# first time bacon maker



## webebigdog (Sep 15, 2013)

I get to pick up my pork bellies Moday. Cure #1 salt coming. What is best brine?Rub? to put on? how long in brine or rub? I built a smoker which can hot smoke and cold smoke. Pictures coming soon on smoker, is my first one. I have heard 7 days in fridge, only 3 days? I am slowley converting to organic and home growm/made. and I love bacon. rub/brine thinking of is brown sugar salt and pepper and the curing salt. Suggestions? I will be using apple wood for smoking/curing the bacon. I like apple wood smoked bacon. that or hickory, but just had to cut an apple tree down so I saved the wood for this.....Any help, suggestions or comments are very welcome...

Thanks,

Brian


----------



## woodcutter (Sep 15, 2013)

Here is a good rub thread and a good brine thread to read through. Tons of info on both.

http://www.smokingmeatforums.com/t/108099/bacon-extra-smoky

http://www.smokingmeatforums.com/t/124885/bacon-made-the-easy-way


----------



## mneeley490 (Sep 15, 2013)

Pop's Brine is the easiest way to make wet-brined bacon.
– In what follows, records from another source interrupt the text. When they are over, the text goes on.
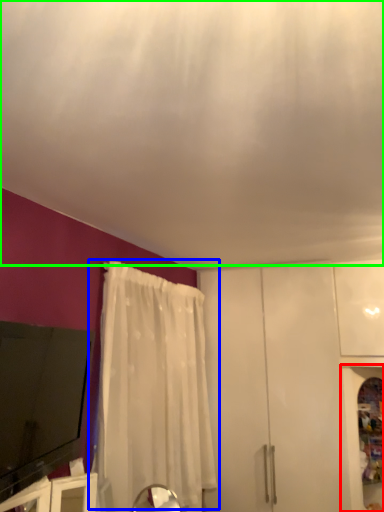
Question: Which object is positioned farthest from cabinetry (highlighted by a red box)? Select from curtain (highlighted by a blue box) and blind (highlighted by a green box).

Choices:
 (A) curtain
 (B) blind

Answer: (B)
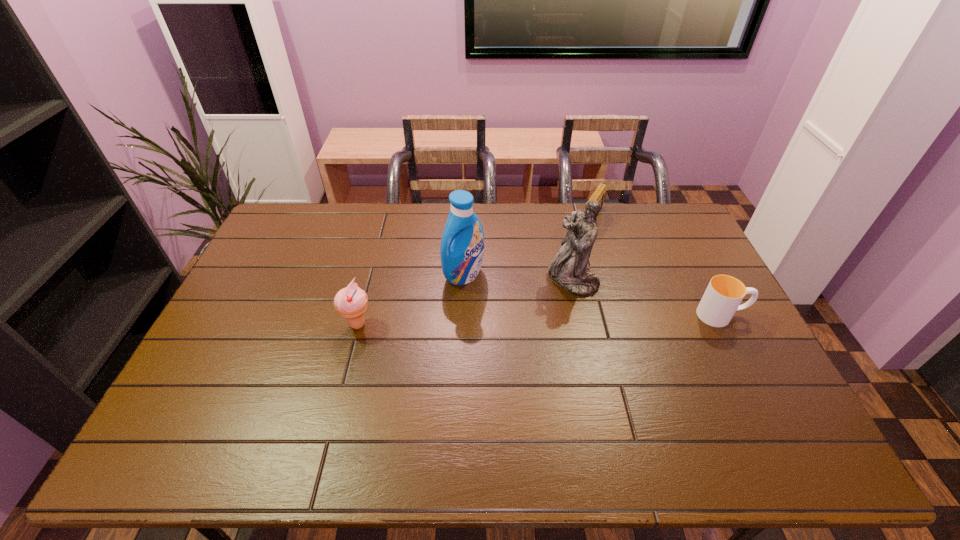
Locate an element on the screen. The height and width of the screenshot is (540, 960). vacant space on the desktop that is between the third shortest object and the cup and is positioned on the front-facing side of the figurine is located at coordinates (505, 321).

I want to click on free spot on the desktop that is between the icecream and the rightmost object and is positioned at the barrel of the farthest object, so click(525, 320).

This screenshot has height=540, width=960. I want to click on free spot on the desktop that is between the leftmost object and the rightmost object and is positioned on the front-facing side of the second object from left to right, so click(x=517, y=320).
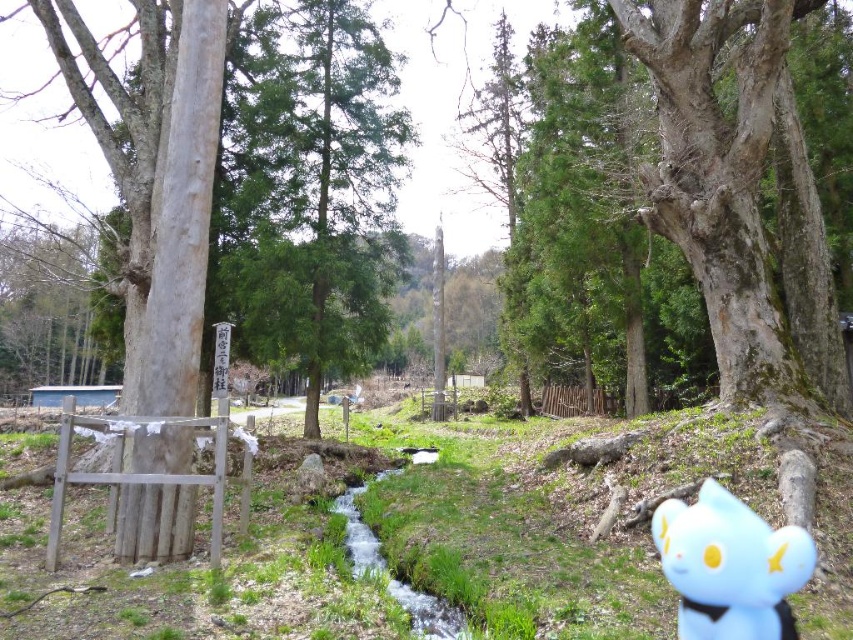
Is blue plush toy at lower right shorter than clear water stream at center?

No.

Which is below, blue plush toy at lower right or clear water stream at center?

clear water stream at center is below.

What do you see at coordinates (730, 566) in the screenshot? The width and height of the screenshot is (853, 640). I see `blue plush toy at lower right` at bounding box center [730, 566].

This screenshot has width=853, height=640. Identify the location of blue plush toy at lower right. (730, 566).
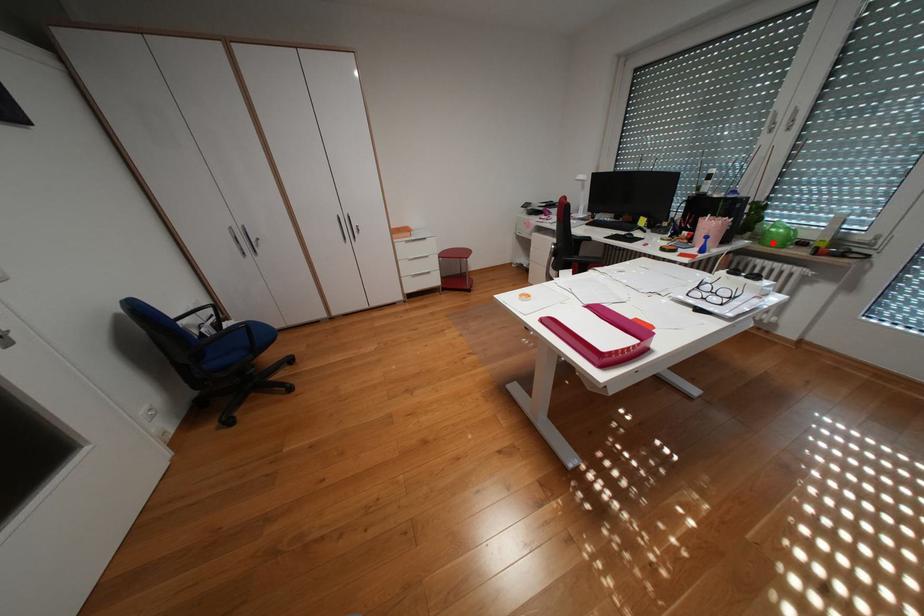
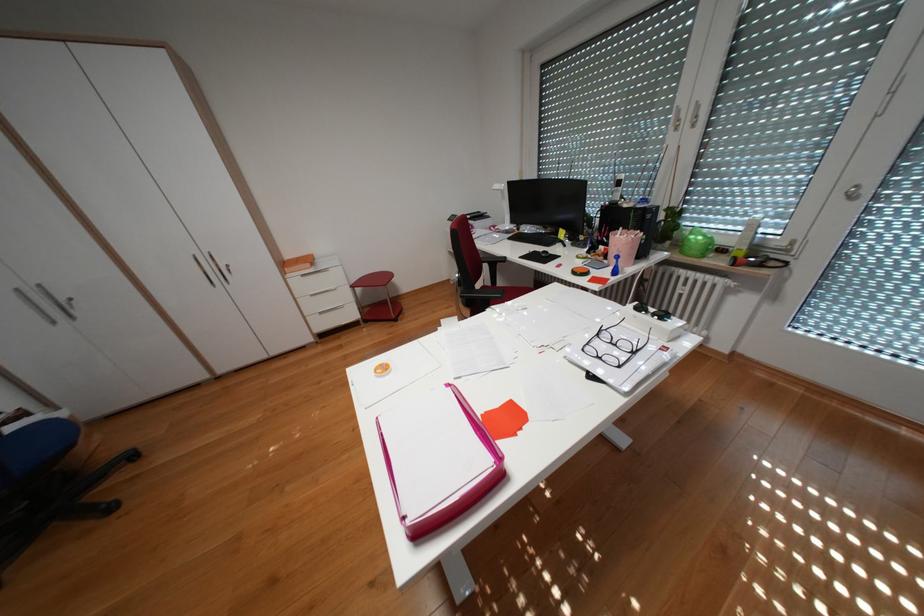
Locate, in the second image, the point that corresponds to the highlighted location in the first image.

(694, 252)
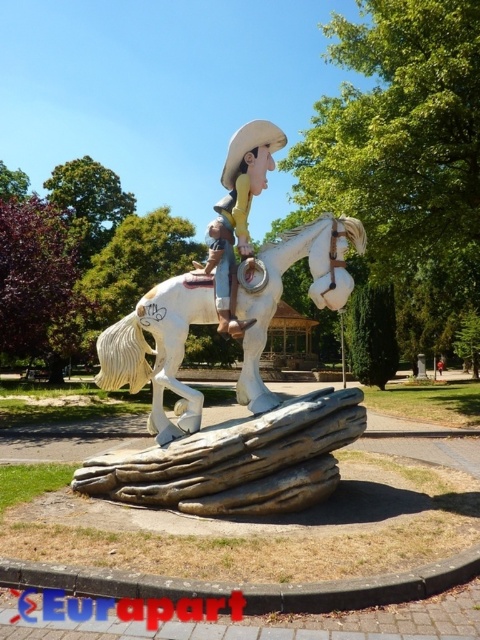
Question: Considering the relative positions of matte yellow cowboy hat at center and smooth beige cowboy hat at center in the image provided, where is matte yellow cowboy hat at center located with respect to smooth beige cowboy hat at center?

Choices:
 (A) below
 (B) above

Answer: (B)

Question: Can you confirm if white glossy horse at center is thinner than smooth beige cowboy hat at center?

Choices:
 (A) yes
 (B) no

Answer: (B)

Question: Considering the real-world distances, which object is closest to the smooth beige cowboy hat at center?

Choices:
 (A) matte yellow cowboy hat at center
 (B) white glossy horse at center

Answer: (A)

Question: Considering the real-world distances, which object is farthest from the white glossy horse at center?

Choices:
 (A) matte yellow cowboy hat at center
 (B) smooth beige cowboy hat at center

Answer: (A)

Question: Based on their relative distances, which object is nearer to the white glossy horse at center?

Choices:
 (A) matte yellow cowboy hat at center
 (B) smooth beige cowboy hat at center

Answer: (B)

Question: Does white glossy horse at center appear on the right side of matte yellow cowboy hat at center?

Choices:
 (A) yes
 (B) no

Answer: (B)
http://www.smokingmeatforums.com/t/110799/pops6927s-wet-curing-brine

I find that using 1/3 cup of salt is the sweet spot for my taste.

Good luck!


----------



## pc farmer (Sep 15, 2013)

Yup, pops brine is very good and easy.

I have bearcarvers curing bacon now.

It is just as easy.


----------



## disco (Sep 15, 2013)

I have tried both curing and brine and IMHO there are differences but they are minor. I think it falls to whichever method you are more comfortable with. Personally, I have been using Pop's brine because it is a bit easier as there is no calculation to adjust the cure to the weight of the meat as with dry curing.

That being said, you use more ingredients with the brine so, if you are cheap, dry curing is better.

Disco


----------



## webebigdog (Sep 15, 2013)

I am so glad I found this site!!!! What great information I have recieved. I will be trimming the pork bellies tomorrow night and brining will start Tuesday. I can hardly wait for the smoker to stop and i can try my own bacon!!!!!!!!... Sure glad I have the time to wait...... Thanks again.


----------